= Dataset =

================================

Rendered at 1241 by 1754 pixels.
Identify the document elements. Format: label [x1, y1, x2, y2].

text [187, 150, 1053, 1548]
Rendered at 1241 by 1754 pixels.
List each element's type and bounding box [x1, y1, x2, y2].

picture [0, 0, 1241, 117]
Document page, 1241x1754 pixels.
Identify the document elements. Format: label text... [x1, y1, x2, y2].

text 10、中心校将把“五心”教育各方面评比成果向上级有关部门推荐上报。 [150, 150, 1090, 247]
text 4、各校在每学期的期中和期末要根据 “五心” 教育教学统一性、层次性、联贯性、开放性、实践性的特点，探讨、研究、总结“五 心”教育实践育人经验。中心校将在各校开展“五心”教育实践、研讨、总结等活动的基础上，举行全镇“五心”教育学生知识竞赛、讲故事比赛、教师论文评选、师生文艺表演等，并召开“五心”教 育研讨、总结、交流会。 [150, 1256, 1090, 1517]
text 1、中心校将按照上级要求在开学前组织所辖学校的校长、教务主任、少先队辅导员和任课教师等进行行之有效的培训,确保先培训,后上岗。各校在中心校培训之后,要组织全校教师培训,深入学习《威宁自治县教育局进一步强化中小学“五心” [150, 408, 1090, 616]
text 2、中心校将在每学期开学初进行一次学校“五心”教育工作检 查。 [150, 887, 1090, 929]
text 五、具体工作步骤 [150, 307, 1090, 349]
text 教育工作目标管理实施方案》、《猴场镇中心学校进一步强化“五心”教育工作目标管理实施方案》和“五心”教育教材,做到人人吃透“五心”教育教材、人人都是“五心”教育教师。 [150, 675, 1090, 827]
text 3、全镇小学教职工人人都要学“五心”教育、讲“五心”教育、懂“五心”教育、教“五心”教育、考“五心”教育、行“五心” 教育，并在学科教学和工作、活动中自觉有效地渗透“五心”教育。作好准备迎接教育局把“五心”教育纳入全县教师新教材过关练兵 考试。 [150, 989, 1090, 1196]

================================

Each record above is to be reproduced exactly, in full.

Rendered at 1241 by 1754 pixels.
Identify the document elements. Format: label [x1, y1, x2, y2].

text [187, 150, 1053, 1548]
Rendered at 1241 by 1754 pixels.
List each element's type and bounding box [x1, y1, x2, y2].

picture [0, 0, 1241, 117]
Document page, 1241x1754 pixels.
Identify the document elements. Format: label text... [x1, y1, x2, y2].

text 10、中心校将把“五心”教育各方面评比成果向上级有关部门推荐上报。 [150, 150, 1090, 247]
text 4、各校在每学期的期中和期末要根据 “五心” 教育教学统一性、层次性、联贯性、开放性、实践性的特点，探讨、研究、总结“五 心”教育实践育人经验。中心校将在各校开展“五心”教育实践、研讨、总结等活动的基础上，举行全镇“五心”教育学生知识竞赛、讲故事比赛、教师论文评选、师生文艺表演等，并召开“五心”教 育研讨、总结、交流会。 [150, 1256, 1090, 1517]
text 1、中心校将按照上级要求在开学前组织所辖学校的校长、教务主任、少先队辅导员和任课教师等进行行之有效的培训,确保先培训,后上岗。各校在中心校培训之后,要组织全校教师培训,深入学习《威宁自治县教育局进一步强化中小学“五心” [150, 408, 1090, 616]
text 2、中心校将在每学期开学初进行一次学校“五心”教育工作检 查。 [150, 887, 1090, 929]
text 五、具体工作步骤 [150, 307, 1090, 349]
text 教育工作目标管理实施方案》、《猴场镇中心学校进一步强化“五心”教育工作目标管理实施方案》和“五心”教育教材,做到人人吃透“五心”教育教材、人人都是“五心”教育教师。 [150, 675, 1090, 827]
text 3、全镇小学教职工人人都要学“五心”教育、讲“五心”教育、懂“五心”教育、教“五心”教育、考“五心”教育、行“五心” 教育，并在学科教学和工作、活动中自觉有效地渗透“五心”教育。作好准备迎接教育局把“五心”教育纳入全县教师新教材过关练兵 考试。 [150, 989, 1090, 1196]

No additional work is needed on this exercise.